Jordan: Risk Assessment
Country Risk Rating
Business Climate Rating
- Political and financial support from Gulf monarchies and Western countries
- Major producer of phosphate and potash
- Expatriate workforce and tourism are important sources of foreign currency (although not during the COVID-19 crisis)
- Relative political stability, unlike neighboring countries
- Shortage of natural energy and water resources and weak manufacturing base
- Vulnerability to international economic conditions and political instability in the Middle East
- Public and external account imbalances resulting in dependence on foreign aid and capital
- Very high unemployment rate, especially among youth and women, informal economy, challenges coping with Syrian refugees
- Electricity sector in a perilous financial situation
Weak recovery to continue in 2022
The recovery following the height of the COVID-19 pandemic began in the second half of 2021 and is expected to continue into 2022. The tourism sector (accommodation, food service, transportation), which accounted for nearly 18% of GDP and employment in 2019, was particularly affected by border closures and travel restrictions. Prioritizing the vaccination of tourism workers and entry controls for the Golden Triangle of Aqaba, Petra, and Wadi Rum spurred a partial recovery of the sector, with hotel occupancy rates reaching 70% during the 2021 summer season. Continued vaccination campaigns are expected to improve the economic outlook for consumers and businesses. Thus, the rebound in private consumption (80% of GDP) should be a source of GDP growth in 2022. However, the high unemployment rate, particularly among youth and women, is a drag on the demand side of the recovery. Rising oil and food prices are expected to be an additional source of inflation in 2022. Increased demand could also contribute to inflationary pressures. On the monetary side, the central bank has been running an accommodative policy since March 2020 but is sensitive to changes by the Fed and could take a stricter stance. The emergence of a new variant and a sluggish vaccination campaign represent considerable risks and could limit the size of the economic rebound.
Large twin deficits
The increase in COVID-related spending is affecting the government’s fiscal consolidation efforts. The fiscal response to the pandemic amounted to 2.4% of GDP in 2020. This included social and health spending, subsidies for tourism, and liquidity provision to support businesses. In 2021, some of these measures were extended, such as tax deferrals, subsidized loans for SMEs, and social assistance programs. Together, these measures contributed to widening the budget deficit and increasing public debt in 2020 and 2021. Despite this, Jordan is pushing on with its fiscal consolidation drive (broadening the tax base, combating tax evasion, strengthening the capacity of the tax administration) with the support of the IMF, with which a program involving a concessional loan of USD 1.5 billion between 2020 and 2024 has been agreed on. The country has already received USD 900 million, comprising USD 600 million in concessional loans and USD 300 million in emergency assistance. In 2022, the government deficit was expected to decline as support measures are phased out and the economy recovers, boosting tax revenues.

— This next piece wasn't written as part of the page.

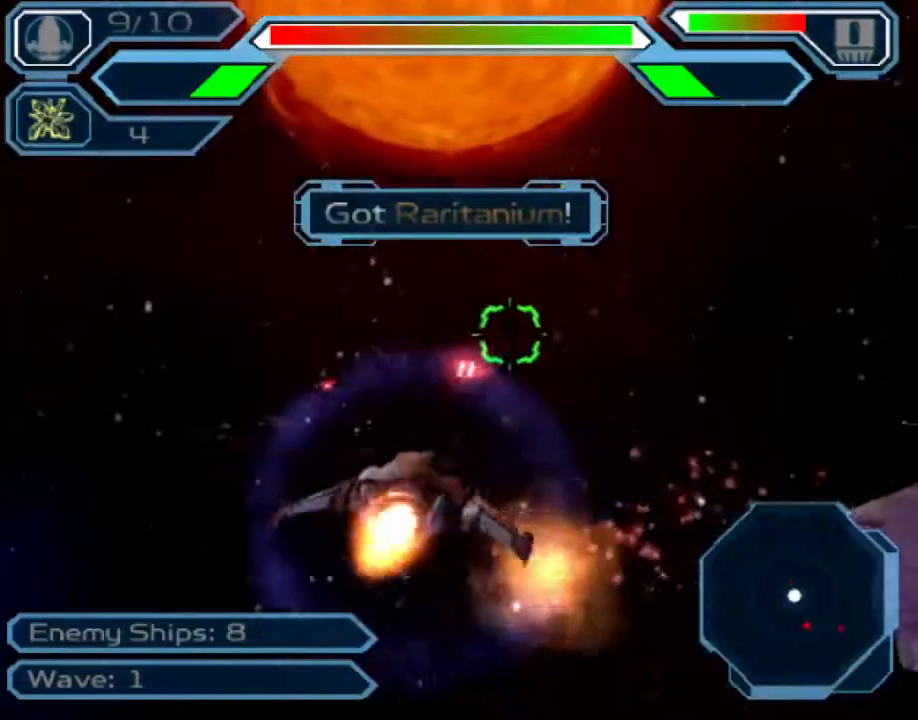
{"dt_ms": 500, "buttons": ["CROSS"], "left_stick": "up-right", "right_stick": "center", "events": [[150, "left_stick", "up-right"]]}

Regarding the external accounts, the current account deficit widened further in 2021. Exports and imports increased by 23.1% and 22.3%, respectively, in the first half of 2021 compared to 2020. With imports weighing more than double the value of exports, the trade deficit increased by 24.6% during the same period. This explains the current account deficit in 2021, which reached 8%. Since the country is a net energy importer, high prices are taking their toll. The recovery in the tourism sector, struggling until the summer of 2021, should enable the current account deficit to narrow in 2022.
Although Jordan has issued foreign-currency bonds on the domestic and international markets, it relies primarily on external support to finance the twin deficits.
Grants, particularly from the United States and other Western countries, the Gulf states, multilateral organizations, and regional banks, play a significant role. The return of FDI (about 2% of GDP) should also help finance the deficits. This support also makes it possible to keep high foreign exchange reserves (covering seven months of imports) needed to maintain the dinar’s dollar peg. Foreign aid also enables Jordan to accommodate Syrian refugees in the country.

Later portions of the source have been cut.